## Set exercise
Reproduce the records below with every "daemon" replaced by "démon" and nothing else altered, and leave the pictures out.
■ ■ ■ ■ ■ ■ ■
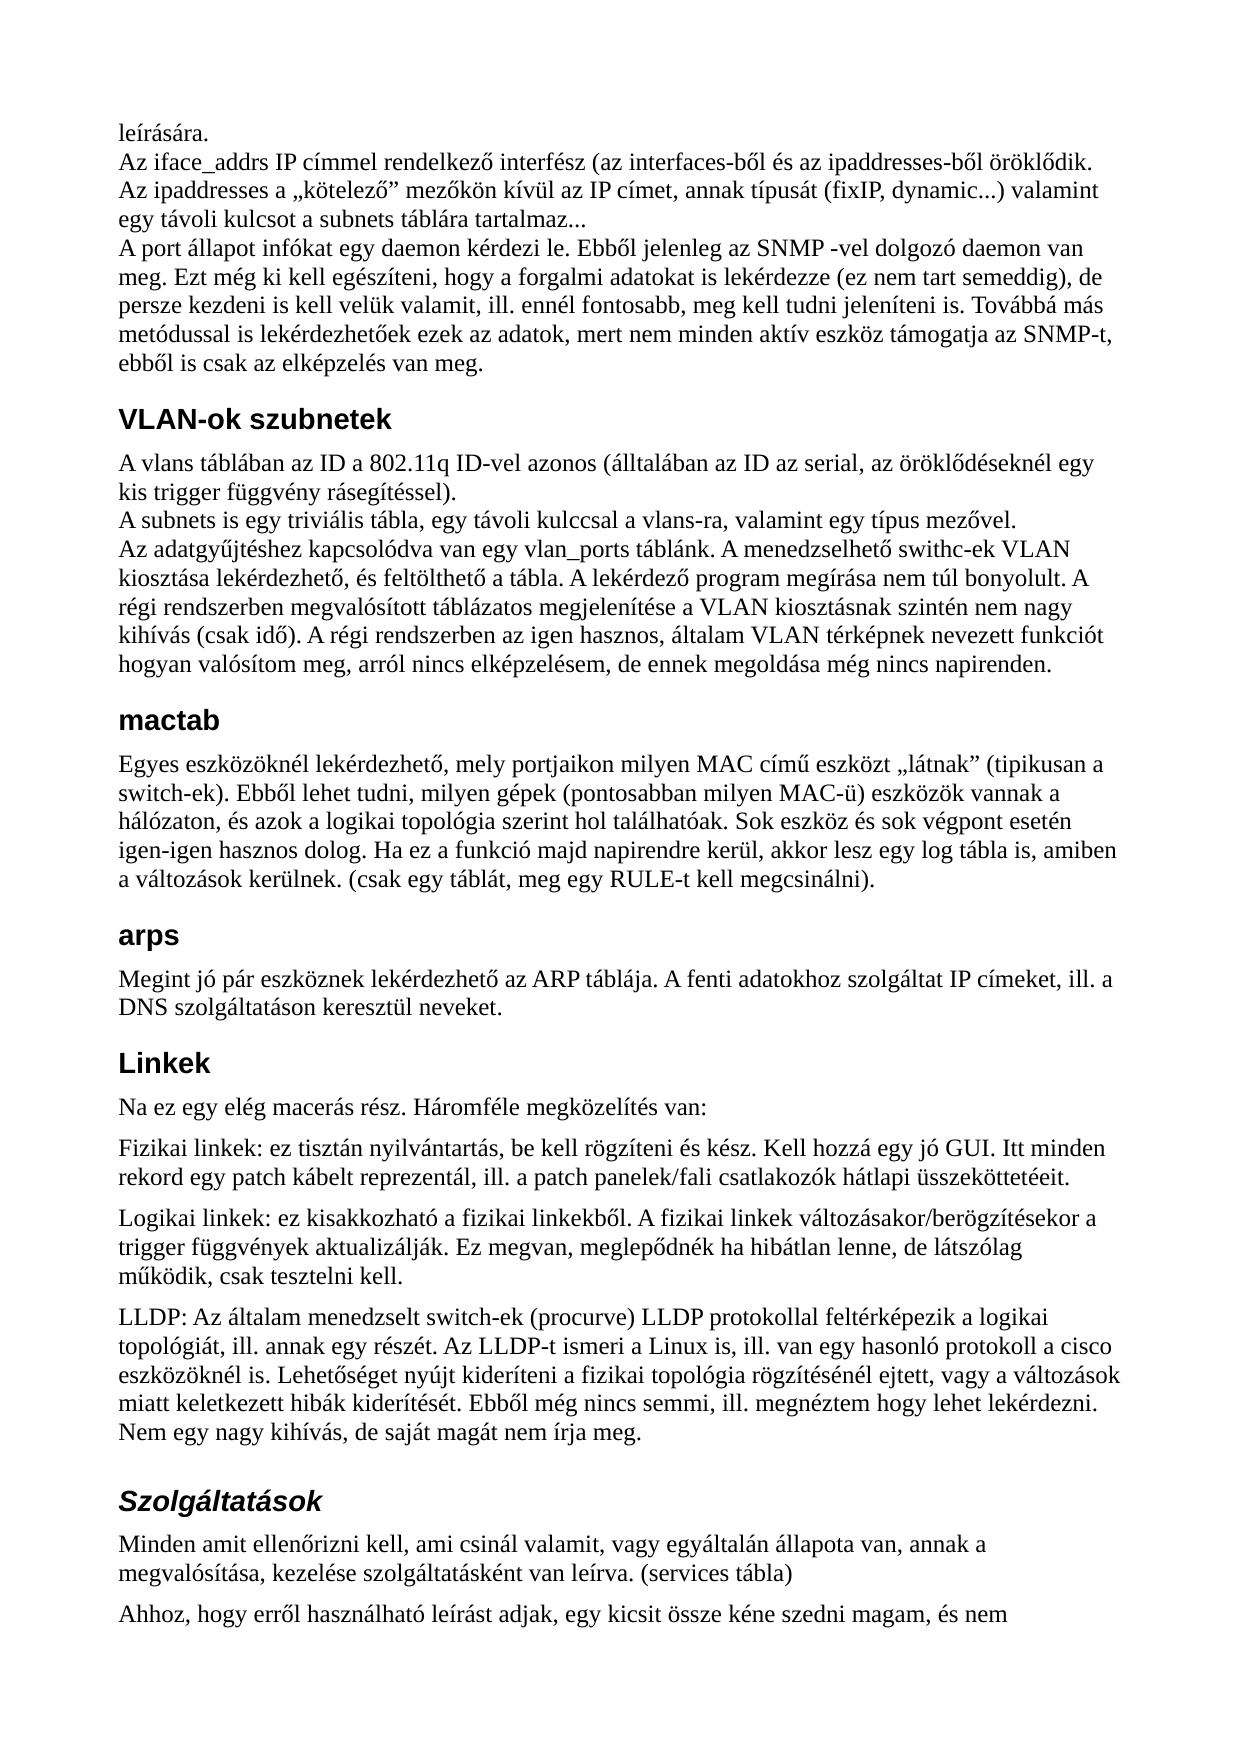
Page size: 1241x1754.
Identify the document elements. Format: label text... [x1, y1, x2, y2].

text Ahhoz, hogy erről használható leírást adjak, egy kicsit össze kéne szedni magam, és nem [118, 1599, 1122, 1628]
text Az ipaddresses a „kötelező” mezőkön kívül az IP címet, annak típusát (fixIP, dynamic...) valamint egy távoli kulcsot a subnets táblára tartalmaz... [118, 176, 1122, 233]
subtitle Linkek [118, 1046, 1122, 1080]
text Fizikai linkek: ez tisztán nyilvántartás, be kell rögzíteni és kész. Kell hozzá egy jó GUI. Itt minden rekord egy patch kábelt reprezentál, ill. a patch panelek/fali csatlakozók hátlapi üsszeköttetéeit. [118, 1133, 1122, 1191]
text Az adatgyűjtéshez kapcsolódva van egy vlan_ports táblánk. A menedzselhető swithc-ek VLAN kiosztása lekérdezhető, és feltölthető a tábla. A lekérdező program megírása nem túl bonyolult. A régi rendszerben megvalósított táblázatos megjelenítése a VLAN kiosztásnak szintén nem nagy kihívás (csak idő). A régi rendszerben az igen hasznos, általam VLAN térképnek nevezett funkciót hogyan valósítom meg, arról nincs elképzelésem, de ennek megoldása még nincs napirenden. [118, 534, 1122, 678]
text Na ez egy elég macerás rész. Háromféle megközelítés van: [118, 1092, 1122, 1121]
subtitle VLAN-ok szubnetek [118, 402, 1122, 435]
text A vlans táblában az ID a 802.11q ID-vel azonos (álltalában az ID az serial, az öröklődéseknél egy kis trigger függvény rásegítéssel). [118, 448, 1122, 505]
text A subnets is egy triviális tábla, egy távoli kulccsal a vlans-ra, valamint egy típus mezővel. [118, 505, 1122, 534]
subtitle Szolgáltatások [118, 1483, 1122, 1517]
text A port állapot infókat egy daemon kérdezi le. Ebből jelenleg az SNMP -vel dolgozó daemon van meg. Ezt még ki kell egészíteni, hogy a forgalmi adatokat is lekérdezze (ez nem tart semeddig), de persze kezdeni is kell velük valamit, ill. ennél fontosabb, meg kell tudni jeleníteni is. Továbbá más metódussal is lekérdezhetőek ezek az adatok, mert nem minden aktív eszköz támogatja az SNMP-t, ebből is csak az elképzelés van meg. [118, 233, 1122, 377]
text Egyes eszközöknél lekérdezhető, mely portjaikon milyen MAC című eszközt „látnak” (tipikusan a switch-ek). Ebből lehet tudni, milyen gépek (pontosabban milyen MAC-ü) eszközök vannak a hálózaton, és azok a logikai topológia szerint hol találhatóak. Sok eszköz és sok végpont esetén igen-igen hasznos dolog. Ha ez a funkció majd napirendre kerül, akkor lesz egy log tábla is, amiben a változások kerülnek. (csak egy táblát, meg egy RULE-t kell megcsinálni). [118, 749, 1122, 893]
text Megint jó pár eszköznek lekérdezhető az ARP táblája. A fenti adatokhoz szolgáltat IP címeket, ill. a DNS szolgáltatáson keresztül neveket. [118, 964, 1122, 1021]
text LLDP: Az általam menedzselt switch-ek (procurve) LLDP protokollal feltérképezik a logikai topológiát, ill. annak egy részét. Az LLDP-t ismeri a Linux is, ill. van egy hasonló protokoll a cisco eszközöknél is. Lehetőséget nyújt kideríteni a fizikai topológia rögzítésénél ejtett, vagy a változások miatt keletkezett hibák kiderítését. Ebből még nincs semmi, ill. megnéztem hogy lehet lekérdezni. Nem egy nagy kihívás, de saját magát nem írja meg. [118, 1302, 1122, 1446]
text leírására. [118, 118, 1122, 147]
text Az iface_addrs IP címmel rendelkező interfész (az interfaces-ből és az ipaddresses-ből öröklődik. [118, 147, 1122, 176]
subtitle mactab [118, 703, 1122, 736]
text Minden amit ellenőrizni kell, ami csinál valamit, vagy egyáltalán állapota van, annak a megvalósítása, kezelése szolgáltatásként van leírva. (services tábla) [118, 1529, 1122, 1587]
text Logikai linkek: ez kisakkozható a fizikai linkekből. A fizikai linkek változásakor/berögzítésekor a trigger függvények aktualizálják. Ez megvan, meglepődnék ha hibátlan lenne, de látszólag működik, csak tesztelni kell. [118, 1203, 1122, 1290]
subtitle arps [118, 918, 1122, 951]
■ ■ ■ ■ ■ ■ ■
## Answer to the task
Page size: 1241x1754.
Identify the document elements. Format: label text... [x1, y1, x2, y2].

text Ahhoz, hogy erről használható leírást adjak, egy kicsit össze kéne szedni magam, és nem [118, 1599, 1122, 1628]
text Az ipaddresses a „kötelező” mezőkön kívül az IP címet, annak típusát (fixIP, dynamic...) valamint egy távoli kulcsot a subnets táblára tartalmaz... [118, 176, 1122, 233]
subtitle Linkek [118, 1046, 1122, 1080]
text Fizikai linkek: ez tisztán nyilvántartás, be kell rögzíteni és kész. Kell hozzá egy jó GUI. Itt minden rekord egy patch kábelt reprezentál, ill. a patch panelek/fali csatlakozók hátlapi üsszeköttetéeit. [118, 1133, 1122, 1191]
text Az adatgyűjtéshez kapcsolódva van egy vlan_ports táblánk. A menedzselhető swithc-ek VLAN kiosztása lekérdezhető, és feltölthető a tábla. A lekérdező program megírása nem túl bonyolult. A régi rendszerben megvalósított táblázatos megjelenítése a VLAN kiosztásnak szintén nem nagy kihívás (csak idő). A régi rendszerben az igen hasznos, általam VLAN térképnek nevezett funkciót hogyan valósítom meg, arról nincs elképzelésem, de ennek megoldása még nincs napirenden. [118, 534, 1122, 678]
text Na ez egy elég macerás rész. Háromféle megközelítés van: [118, 1092, 1122, 1121]
subtitle VLAN-ok szubnetek [118, 402, 1122, 435]
text A vlans táblában az ID a 802.11q ID-vel azonos (álltalában az ID az serial, az öröklődéseknél egy kis trigger függvény rásegítéssel). [118, 448, 1122, 505]
text A subnets is egy triviális tábla, egy távoli kulccsal a vlans-ra, valamint egy típus mezővel. [118, 505, 1122, 534]
subtitle Szolgáltatások [118, 1483, 1122, 1517]
text A port állapot infókat egy démon kérdezi le. Ebből jelenleg az SNMP -vel dolgozó démon van meg. Ezt még ki kell egészíteni, hogy a forgalmi adatokat is lekérdezze (ez nem tart semeddig), de persze kezdeni is kell velük valamit, ill. ennél fontosabb, meg kell tudni jeleníteni is. Továbbá más metódussal is lekérdezhetőek ezek az adatok, mert nem minden aktív eszköz támogatja az SNMP-t, ebből is csak az elképzelés van meg. [118, 233, 1122, 377]
text Egyes eszközöknél lekérdezhető, mely portjaikon milyen MAC című eszközt „látnak” (tipikusan a switch-ek). Ebből lehet tudni, milyen gépek (pontosabban milyen MAC-ü) eszközök vannak a hálózaton, és azok a logikai topológia szerint hol találhatóak. Sok eszköz és sok végpont esetén igen-igen hasznos dolog. Ha ez a funkció majd napirendre kerül, akkor lesz egy log tábla is, amiben a változások kerülnek. (csak egy táblát, meg egy RULE-t kell megcsinálni). [118, 749, 1122, 893]
text Megint jó pár eszköznek lekérdezhető az ARP táblája. A fenti adatokhoz szolgáltat IP címeket, ill. a DNS szolgáltatáson keresztül neveket. [118, 964, 1122, 1021]
text LLDP: Az általam menedzselt switch-ek (procurve) LLDP protokollal feltérképezik a logikai topológiát, ill. annak egy részét. Az LLDP-t ismeri a Linux is, ill. van egy hasonló protokoll a cisco eszközöknél is. Lehetőséget nyújt kideríteni a fizikai topológia rögzítésénél ejtett, vagy a változások miatt keletkezett hibák kiderítését. Ebből még nincs semmi, ill. megnéztem hogy lehet lekérdezni. Nem egy nagy kihívás, de saját magát nem írja meg. [118, 1302, 1122, 1446]
text leírására. [118, 118, 1122, 147]
text Az iface_addrs IP címmel rendelkező interfész (az interfaces-ből és az ipaddresses-ből öröklődik. [118, 147, 1122, 176]
subtitle mactab [118, 703, 1122, 736]
text Minden amit ellenőrizni kell, ami csinál valamit, vagy egyáltalán állapota van, annak a megvalósítása, kezelése szolgáltatásként van leírva. (services tábla) [118, 1529, 1122, 1587]
text Logikai linkek: ez kisakkozható a fizikai linkekből. A fizikai linkek változásakor/berögzítésekor a trigger függvények aktualizálják. Ez megvan, meglepődnék ha hibátlan lenne, de látszólag működik, csak tesztelni kell. [118, 1203, 1122, 1290]
subtitle arps [118, 918, 1122, 951]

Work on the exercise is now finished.